▶ _Exercise aim_
Starting with the line containing "Can you tell" and going on through the line containing "-0.018475, 0.984693, 0.106791]]", write out those lines again with "decimals" switched to "digits" and nothing else changed. Leave the pictures out of your answer.

[Opening Given data section]

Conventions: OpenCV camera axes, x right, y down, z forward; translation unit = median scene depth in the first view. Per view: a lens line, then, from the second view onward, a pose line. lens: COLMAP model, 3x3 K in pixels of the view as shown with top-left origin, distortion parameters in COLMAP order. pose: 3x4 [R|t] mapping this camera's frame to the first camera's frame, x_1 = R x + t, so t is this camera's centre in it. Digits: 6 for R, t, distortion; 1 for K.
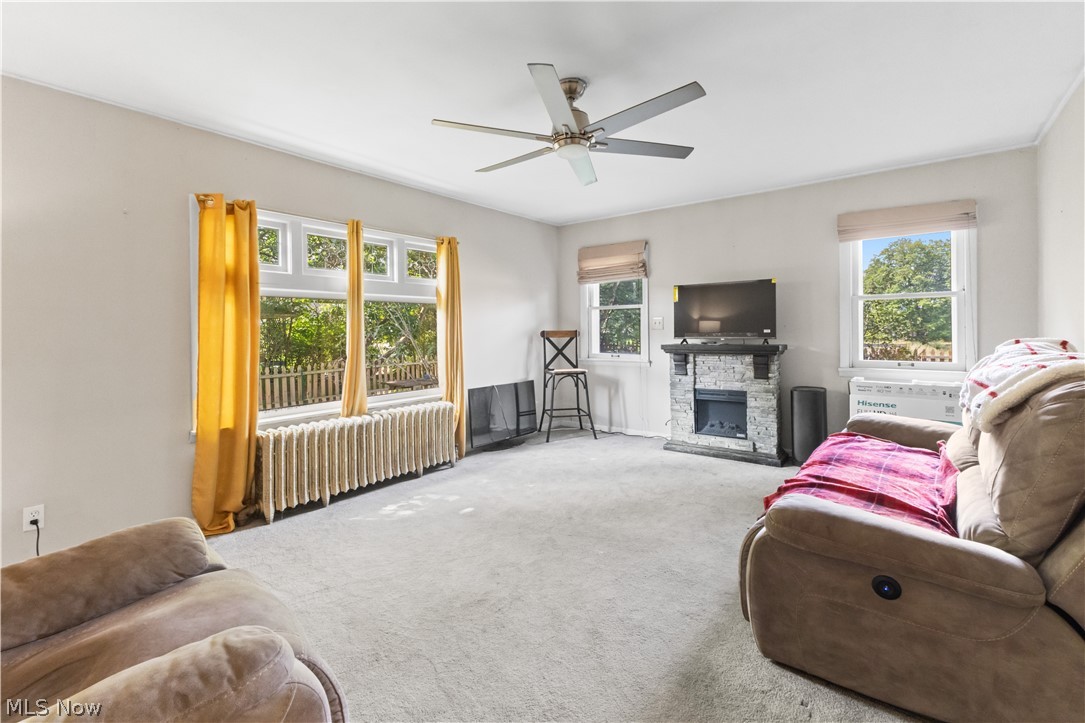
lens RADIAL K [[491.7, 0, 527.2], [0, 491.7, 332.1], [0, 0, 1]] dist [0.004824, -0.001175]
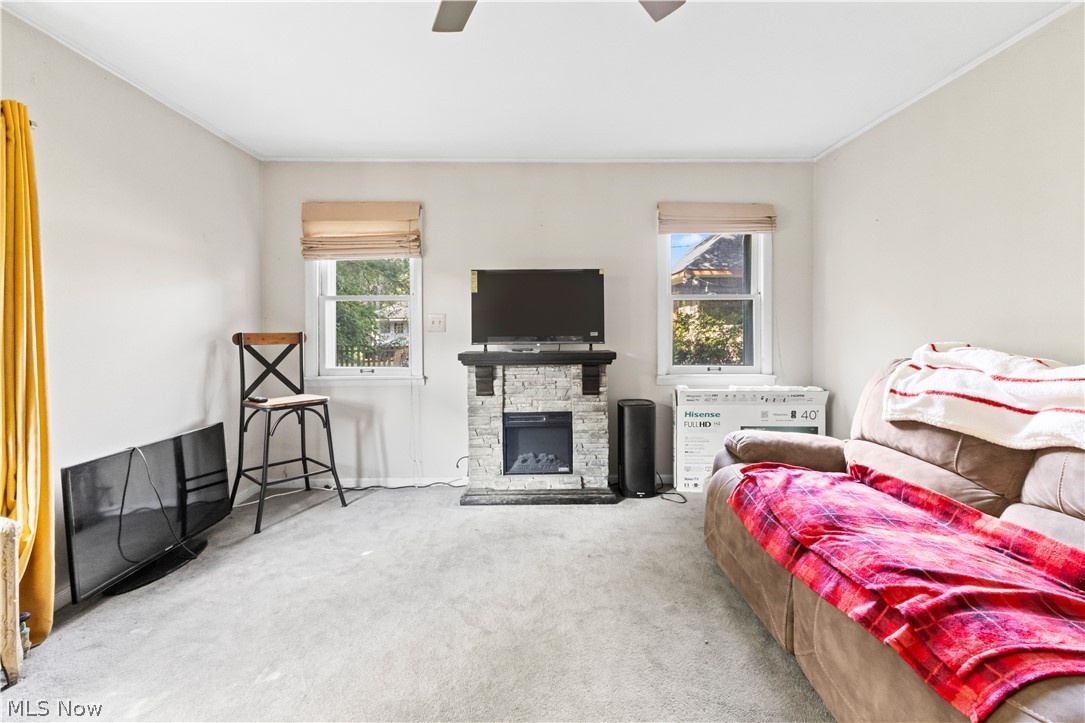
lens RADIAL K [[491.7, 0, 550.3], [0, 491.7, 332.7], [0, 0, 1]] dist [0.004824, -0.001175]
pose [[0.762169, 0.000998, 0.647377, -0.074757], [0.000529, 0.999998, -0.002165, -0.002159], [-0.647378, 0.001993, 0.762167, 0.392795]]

[Closing Given data section]
[Opening Given data section]

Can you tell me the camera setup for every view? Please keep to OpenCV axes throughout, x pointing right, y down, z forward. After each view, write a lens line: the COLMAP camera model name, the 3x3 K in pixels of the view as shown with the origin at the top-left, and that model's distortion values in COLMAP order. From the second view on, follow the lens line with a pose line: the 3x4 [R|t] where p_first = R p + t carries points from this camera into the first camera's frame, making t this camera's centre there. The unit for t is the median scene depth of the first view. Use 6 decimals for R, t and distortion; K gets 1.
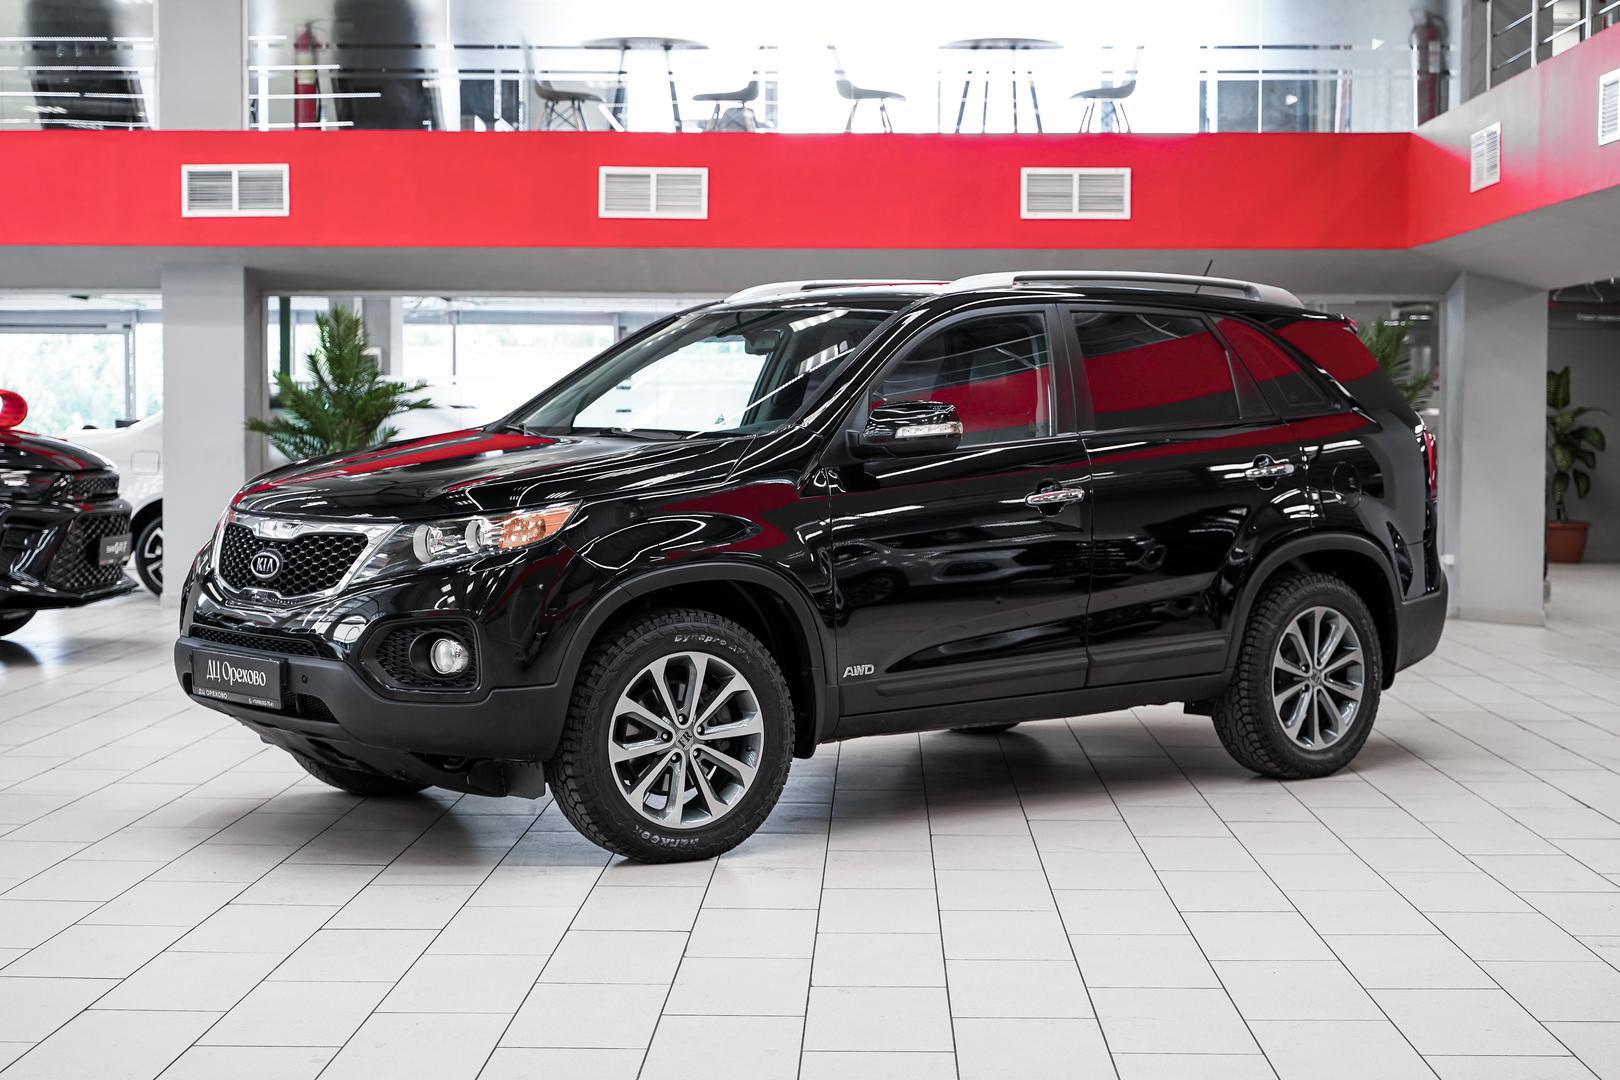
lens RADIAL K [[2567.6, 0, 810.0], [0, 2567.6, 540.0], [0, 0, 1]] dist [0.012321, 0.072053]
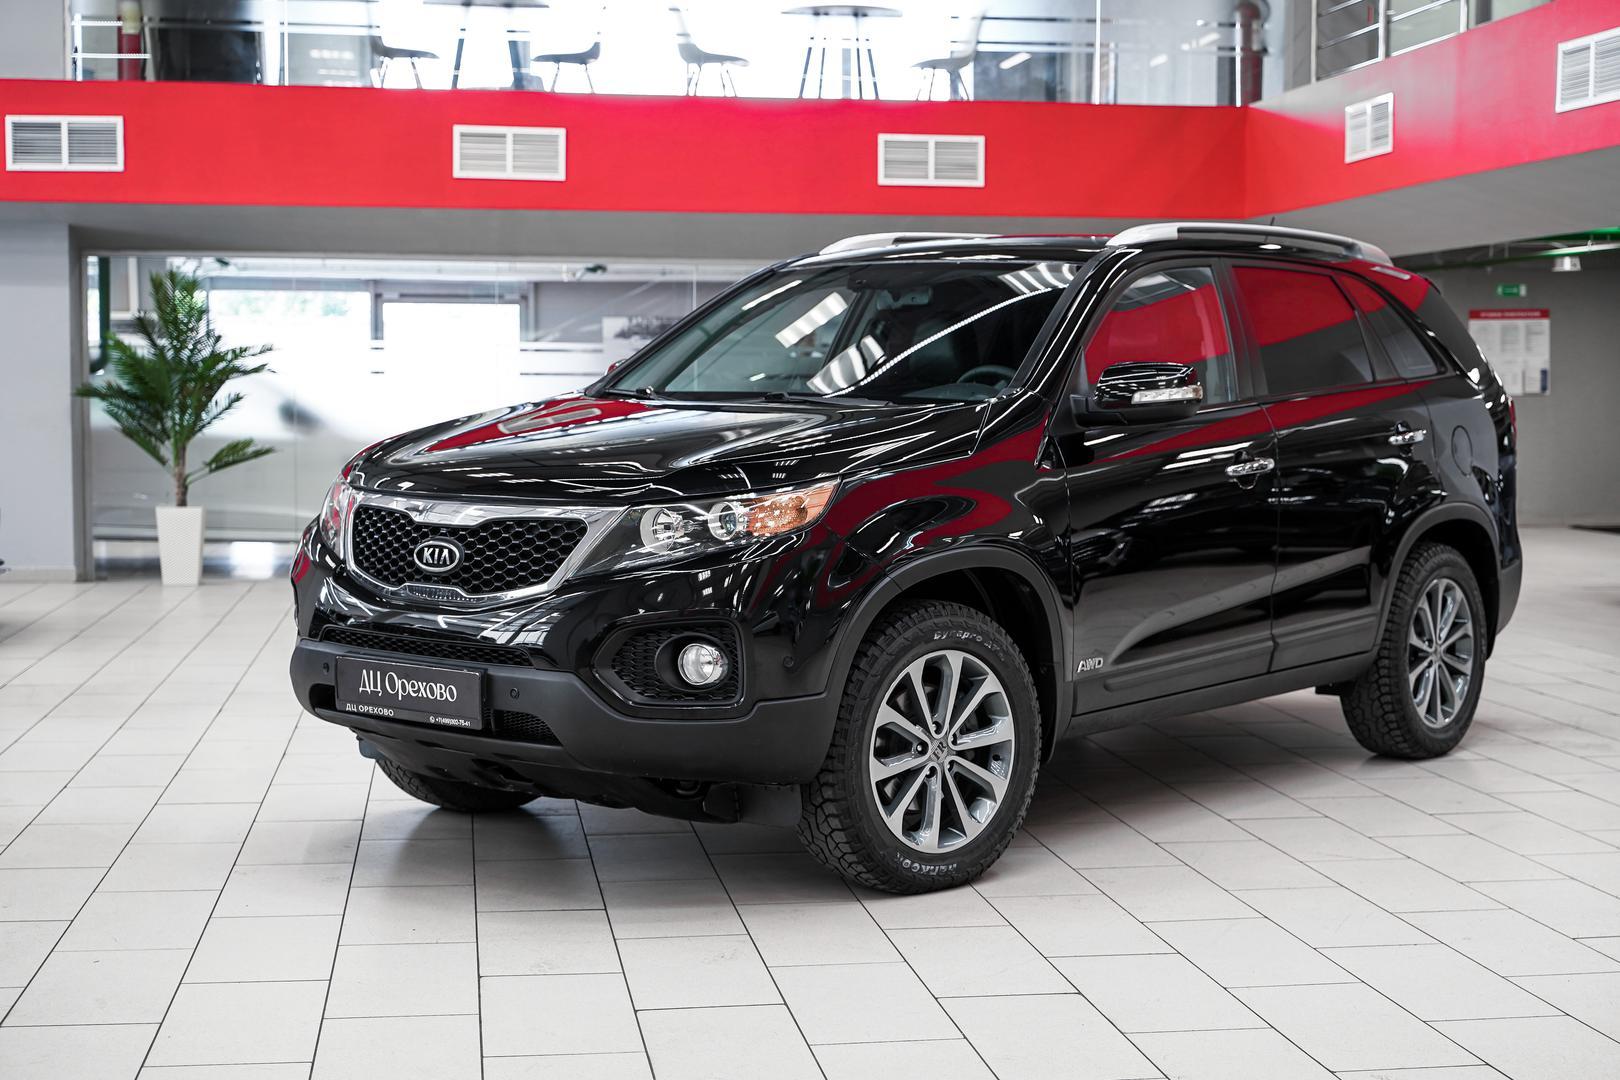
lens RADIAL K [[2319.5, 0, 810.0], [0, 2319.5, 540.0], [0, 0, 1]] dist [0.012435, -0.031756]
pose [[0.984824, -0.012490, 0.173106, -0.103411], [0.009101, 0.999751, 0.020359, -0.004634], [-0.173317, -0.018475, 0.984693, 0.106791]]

[Closing Given data section]

▶ _Solution to this task_
Can you tell me the camera setup for every view? Please keep to OpenCV axes throughout, x pointing right, y down, z forward. After each view, write a lens line: the COLMAP camera model name, the 3x3 K in pixels of the view as shown with the origin at the top-left, and that model's distortion values in COLMAP order. From the second view on, follow the lens line with a pose line: the 3x4 [R|t] where p_first = R p + t carries points from this camera into the first camera's frame, making t this camera's centre there. The unit for t is the median scene depth of the first view. Use 6 digits for R, t and distortion; K gets 1.
lens RADIAL K [[2567.6, 0, 810.0], [0, 2567.6, 540.0], [0, 0, 1]] dist [0.012321, 0.072053]
lens RADIAL K [[2319.5, 0, 810.0], [0, 2319.5, 540.0], [0, 0, 1]] dist [0.012435, -0.031756]
pose [[0.984824, -0.012490, 0.173106, -0.103411], [0.009101, 0.999751, 0.020359, -0.004634], [-0.173317, -0.018475, 0.984693, 0.106791]]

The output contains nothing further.